There are a lot of different distraction-free word processors available, and I think I’ve tried almost all of them, or at least the ones for Linux. I’ve tried PyRoom, (()), (()), and a couple others I can’t remember off the top of my head. And they were all pretty good. To be honest, since the idea of a distraction-free word processor is generally to be as basic as possible, it’s probably good that they were all so similar in what they offered. Sure, some of them were a little more polished, while others actually hid a pretty powerful word processor behind a simple interface. Others were as basic as you’d expect: a plain text editor with no formatting options, no sound effects, no backgrounds, no soothing music… no nothing.
Today I’m writing about a program called Textroom that in my view probably falls right in the middle. Unlike PyRoom, which doesn’t offer any word processing capabilities (it’s plain text all the way), Textroom does allow for bold and italics, but unlike FocusWriter, doesn’t go so far as to include such niceties as search and replace, smart quotes, superscript or subscript.

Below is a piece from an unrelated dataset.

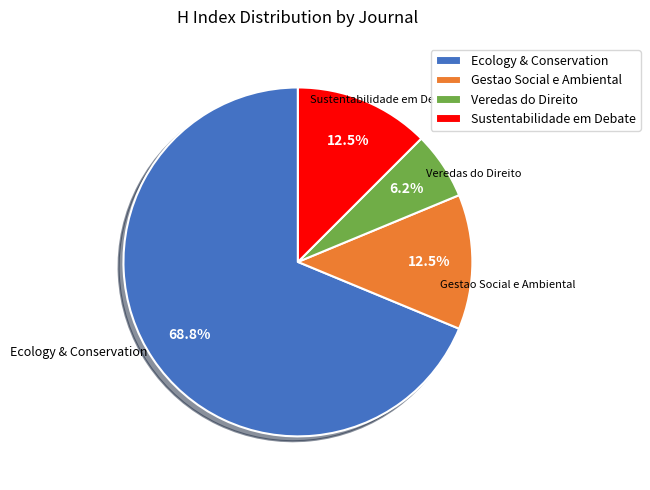

Is there any slice that represents more than half of the pie?

Yes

Although it’s probably pretty obvious from the screenshots, I think I should go into a little depth in what exactly a distraction-free word processor is. One of the difficult thing about putting words to paper is all the other “things” vying for your attention. Sometimes these distractions are in the physical world, such as children, the telephone or someone at the door. On the computer, however, the distractions can take on many forms, including emails, chat requests, the “need” to check out the latest celebrity gossip or sports scores, plus a whole lot more. Distraction free word processors block all that out, plus a little extra. They also get rid of all (or at least most of) the decisions you have to make when typing something in a word processor. Things like whether a word should be bold or italic, or both. What font am I using? Should it be bigger? How about the margins and the line spacing? Is single-space good, or should I use double, and is a 1.25 inch margin all the way around the paper going to be noticeable, even though the professor said use 1 inch margins? There are distractions everywhere you look.

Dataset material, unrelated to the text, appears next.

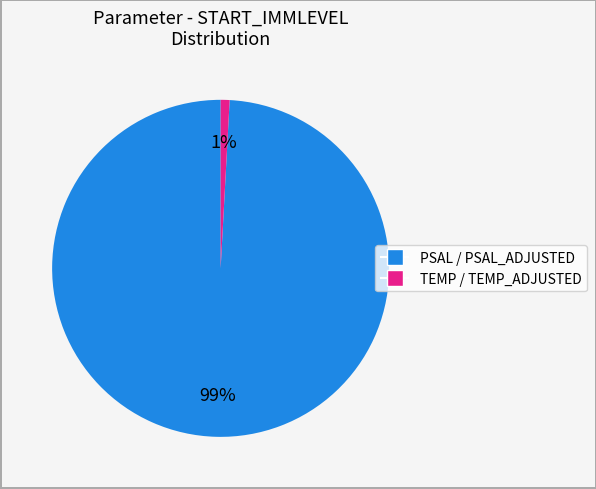

To the nearest percent, what is the average slice percentage?

50%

With a distraction-free word processor, you usually get no formatting (or very little), no toolbars, no WYSIWYG, no… nothing. You get a black background and white text. Or a black background and green text. Or a white background and black text. Basically, you get an empty screen on which to type your words. Any formatting decisions can come later; a distraction-free word processor is just for typing up your content.
And in that regard, Textroom is as good an example of a distraction-free word processor as you’ll find. It does include a few other features, though, to help set it apart from something incredibly basic. It has a running count, so you know how many pages, words and characters you’ve typed. Or you can turn that off. You can get little clicking noises (like a typewriter), and you get to choose your background color (or picture), font and text size. Or you can leave it exactly like it is, with a very nondescript font on a black background.
But it does have some extras, such as the ability to insert the date and/or time. You can check your spelling, and Textroom also includes a scratch pad. This is helpful if you want to jot down a note very quickly, without closing Textroom. Just hit F6 and up it pops. Hit Escape and it disappears, but everything you jot down will remain there as long as your session is open.
All in all, I like Textroom quite a bit. It has a few rough edges at the moment, however. The automatic word count stopped working at 599, and the scroll bar that appears when your document gets too long to fit on a single screen is a little quirky. Still, Textroom is a very good example of a distraction-free word processor. It’s not the best I’ve used, but it’s really solid. If I had to choose, I’d probably select FocusWriter over Textroom, but you won’t go wrong with either one.